Historically, what I’ve done…

•really old days: insert floppies into old computer, copy files to floppy. Insert floppy into new computer copy files off floppy. For files that were bigger than a floppy, use Compact Pro to create a disk-spanning compressed archive and then expand them on the new computer. Usually this included the operating system itself.

• middle era: insert a SyQuest, Zip, or Jaz cartridge into the appropriate removable-media drive. Copy files to cartridge. If necessary, use a second cartridge, if it won’t all fit on one. Shut down, switch cable to new computer, reverse the process. This would again nearly always include the operating system(s) it/themselves although I’d probably keep the pristine new one and bring over my extensions, control panels, preferences, and whatnot to make it behave like the old ones.

• modern era: remove the hard disk of the old computer and place it in an external FireWire carrier. Boot new computer, copy all files to appropriate locatiosn on the new computer’s drive. Probably use the old operating system unless the new computer won’t run on it.

I have a few chunks here and there of my current folder hierarchy that dates back to my System 7 days on my 7100. (I have individual files and programs that go back significantly farther, but not really in the same folder structure they originally occupied).

Typically, I’ll just set up my old hard drive as a secondary hard drive and copy stuff over to the new hard drive as needed. Viruses and adware have never really been problems for me, but if I had a nasty virus I’d be careful which files I copied.

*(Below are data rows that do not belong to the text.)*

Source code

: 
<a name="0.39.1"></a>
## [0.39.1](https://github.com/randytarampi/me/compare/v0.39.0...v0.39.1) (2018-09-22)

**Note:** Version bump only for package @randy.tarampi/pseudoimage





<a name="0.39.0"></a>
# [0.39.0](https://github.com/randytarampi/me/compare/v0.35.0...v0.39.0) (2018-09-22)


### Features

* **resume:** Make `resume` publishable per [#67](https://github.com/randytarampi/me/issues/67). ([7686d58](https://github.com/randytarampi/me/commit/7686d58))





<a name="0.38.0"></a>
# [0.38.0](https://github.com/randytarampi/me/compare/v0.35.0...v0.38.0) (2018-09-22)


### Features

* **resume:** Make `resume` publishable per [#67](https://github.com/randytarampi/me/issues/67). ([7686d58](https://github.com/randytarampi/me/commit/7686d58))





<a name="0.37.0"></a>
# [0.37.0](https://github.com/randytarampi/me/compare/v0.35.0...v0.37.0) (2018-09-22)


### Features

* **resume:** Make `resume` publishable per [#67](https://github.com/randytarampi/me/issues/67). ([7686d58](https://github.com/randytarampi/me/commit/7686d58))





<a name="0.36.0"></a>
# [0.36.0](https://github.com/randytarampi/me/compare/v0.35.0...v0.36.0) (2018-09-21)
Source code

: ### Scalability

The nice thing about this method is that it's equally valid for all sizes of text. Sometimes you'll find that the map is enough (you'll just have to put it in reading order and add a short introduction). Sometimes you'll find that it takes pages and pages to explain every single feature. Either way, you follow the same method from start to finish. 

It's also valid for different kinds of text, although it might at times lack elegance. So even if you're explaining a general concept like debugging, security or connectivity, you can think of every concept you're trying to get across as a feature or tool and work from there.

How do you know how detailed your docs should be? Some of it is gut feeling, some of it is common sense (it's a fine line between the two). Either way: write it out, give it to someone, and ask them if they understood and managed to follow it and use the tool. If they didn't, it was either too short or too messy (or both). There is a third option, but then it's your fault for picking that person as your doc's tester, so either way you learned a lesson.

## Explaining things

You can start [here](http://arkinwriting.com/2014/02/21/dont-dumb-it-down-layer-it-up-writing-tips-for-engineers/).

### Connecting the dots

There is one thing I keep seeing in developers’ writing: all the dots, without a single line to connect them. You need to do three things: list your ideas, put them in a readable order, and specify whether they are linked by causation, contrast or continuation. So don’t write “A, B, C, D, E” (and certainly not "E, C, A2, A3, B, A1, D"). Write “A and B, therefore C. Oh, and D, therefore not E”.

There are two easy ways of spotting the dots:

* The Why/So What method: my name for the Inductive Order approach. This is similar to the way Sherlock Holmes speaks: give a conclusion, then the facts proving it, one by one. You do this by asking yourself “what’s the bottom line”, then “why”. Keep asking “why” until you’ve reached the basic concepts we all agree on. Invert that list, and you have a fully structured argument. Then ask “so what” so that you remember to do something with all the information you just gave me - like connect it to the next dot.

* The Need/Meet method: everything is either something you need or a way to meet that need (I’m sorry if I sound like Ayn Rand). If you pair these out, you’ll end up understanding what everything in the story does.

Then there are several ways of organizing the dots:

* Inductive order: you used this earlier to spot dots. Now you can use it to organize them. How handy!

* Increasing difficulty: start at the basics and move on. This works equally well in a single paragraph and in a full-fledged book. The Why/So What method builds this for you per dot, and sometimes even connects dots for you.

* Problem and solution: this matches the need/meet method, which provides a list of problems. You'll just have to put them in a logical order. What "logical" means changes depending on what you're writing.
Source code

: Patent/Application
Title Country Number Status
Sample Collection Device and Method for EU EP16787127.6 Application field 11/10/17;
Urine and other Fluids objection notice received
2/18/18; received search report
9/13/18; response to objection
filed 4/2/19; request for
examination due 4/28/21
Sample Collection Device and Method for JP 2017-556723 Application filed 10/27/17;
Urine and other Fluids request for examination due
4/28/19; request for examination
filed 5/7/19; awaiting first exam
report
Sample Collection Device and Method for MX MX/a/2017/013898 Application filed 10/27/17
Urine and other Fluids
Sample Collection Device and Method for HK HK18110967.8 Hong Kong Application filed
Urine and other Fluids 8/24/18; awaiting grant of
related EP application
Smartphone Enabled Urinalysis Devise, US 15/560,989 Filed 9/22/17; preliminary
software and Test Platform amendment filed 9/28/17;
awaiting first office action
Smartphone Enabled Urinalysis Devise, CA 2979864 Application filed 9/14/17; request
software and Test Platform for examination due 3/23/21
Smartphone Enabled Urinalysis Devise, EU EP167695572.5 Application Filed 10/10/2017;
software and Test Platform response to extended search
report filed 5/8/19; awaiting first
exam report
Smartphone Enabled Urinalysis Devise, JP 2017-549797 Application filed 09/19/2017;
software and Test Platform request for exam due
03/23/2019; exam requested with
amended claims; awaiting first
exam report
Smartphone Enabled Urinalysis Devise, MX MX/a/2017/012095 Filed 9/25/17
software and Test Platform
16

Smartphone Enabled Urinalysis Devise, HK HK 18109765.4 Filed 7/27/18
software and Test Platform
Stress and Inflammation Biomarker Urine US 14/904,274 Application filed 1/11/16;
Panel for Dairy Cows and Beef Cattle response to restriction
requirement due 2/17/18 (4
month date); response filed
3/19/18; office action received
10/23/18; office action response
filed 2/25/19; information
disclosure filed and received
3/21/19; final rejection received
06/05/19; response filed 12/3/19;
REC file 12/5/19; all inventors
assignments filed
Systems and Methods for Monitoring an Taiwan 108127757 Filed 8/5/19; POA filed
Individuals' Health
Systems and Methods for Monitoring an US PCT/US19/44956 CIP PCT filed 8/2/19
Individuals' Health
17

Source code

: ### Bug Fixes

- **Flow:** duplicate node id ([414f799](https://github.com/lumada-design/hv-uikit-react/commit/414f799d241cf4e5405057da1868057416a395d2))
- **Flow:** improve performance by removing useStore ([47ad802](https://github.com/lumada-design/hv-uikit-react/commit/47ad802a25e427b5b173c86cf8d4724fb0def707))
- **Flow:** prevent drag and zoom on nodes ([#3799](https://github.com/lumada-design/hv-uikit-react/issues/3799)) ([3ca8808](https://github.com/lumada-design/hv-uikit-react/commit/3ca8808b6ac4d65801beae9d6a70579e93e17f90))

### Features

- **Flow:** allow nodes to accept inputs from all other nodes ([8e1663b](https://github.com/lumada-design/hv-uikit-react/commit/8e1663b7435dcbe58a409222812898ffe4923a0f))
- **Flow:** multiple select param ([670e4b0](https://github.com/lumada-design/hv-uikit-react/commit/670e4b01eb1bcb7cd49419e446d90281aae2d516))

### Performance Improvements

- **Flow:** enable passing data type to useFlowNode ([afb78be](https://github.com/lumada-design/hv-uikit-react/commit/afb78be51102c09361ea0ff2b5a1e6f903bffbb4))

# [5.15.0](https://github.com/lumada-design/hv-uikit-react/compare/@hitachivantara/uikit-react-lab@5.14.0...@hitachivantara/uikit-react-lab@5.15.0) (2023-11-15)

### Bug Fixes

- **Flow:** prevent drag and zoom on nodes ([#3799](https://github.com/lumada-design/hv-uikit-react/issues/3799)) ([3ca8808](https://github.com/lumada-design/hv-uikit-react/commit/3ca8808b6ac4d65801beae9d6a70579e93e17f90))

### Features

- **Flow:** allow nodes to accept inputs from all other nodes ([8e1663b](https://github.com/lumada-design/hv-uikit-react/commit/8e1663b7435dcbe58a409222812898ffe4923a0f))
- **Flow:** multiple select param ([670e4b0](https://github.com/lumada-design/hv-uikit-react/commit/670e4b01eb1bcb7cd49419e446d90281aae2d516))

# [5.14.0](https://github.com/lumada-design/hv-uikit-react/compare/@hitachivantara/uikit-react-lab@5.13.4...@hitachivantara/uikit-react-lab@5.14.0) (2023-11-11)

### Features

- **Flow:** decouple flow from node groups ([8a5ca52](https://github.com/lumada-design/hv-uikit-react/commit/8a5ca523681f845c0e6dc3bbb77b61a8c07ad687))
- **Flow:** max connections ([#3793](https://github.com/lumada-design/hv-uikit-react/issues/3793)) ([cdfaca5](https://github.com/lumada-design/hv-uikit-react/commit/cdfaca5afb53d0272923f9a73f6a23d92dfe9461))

If I’ve only got one hard drive, I’ll either burn backup CDs (like Turing Complete mentioned, you’d be really surprised how much crap you’ve got on your hard drive that you don’t use and won’t miss anyway) or if I have the ability I’ll copy my important files onto a friend’s computer through the network, reformat, and then copy everything back once I’m done.

But I did learn an important lesson the hard way; If it’s important, burn it onto a CD! You never know when your hard drive is going to randomly corrupt, and if you’ve only got one copy of something on that hard drive, it’s gone forever. :frowning: (Luckily, I did back up the really important stuff, like my gigabyte-sized “source code” folder.)

Every time I’ve upgraded my PC in the past, the new hard drive has been twenty or more times the size of the old one; what I do is to install the old hard drive temporarily in the new system and copy the entire contents of the old drive to a folder called ‘Old System’ on the new one, so by the third time of doing this, I have an’ Old System’ folder that contains the old hard drive, including and ‘Old System’ folder that contains the previous hard drive, including an ‘Old System’ folder that contains the first.

Might be a bit wasteful of space and I know I’m bringing over loads of stuff I don’t need, but the trouble with Windows (less true nowadays) is that you could never be 100% sure that all of your applications were saving their data in the the same place - just copy ‘My Documents’ and you’ll find there was something in some folder under \Windows or \Program Files that you really didn’t want to lose.

Having transferred the data, I copy (not move) out the stuff I know I want to My Documents (or wherever) on the new machine, so the Old System folder remains a completely static snapshot of the moment of transfer.

In theory, I always intend to tidy up/delete bits of the old data that I haven’t accessed say, 12 months after the transfer, but in practice, I’ve never bothered to do so - the old data is a tiny drop in the ocean of the new hard drive.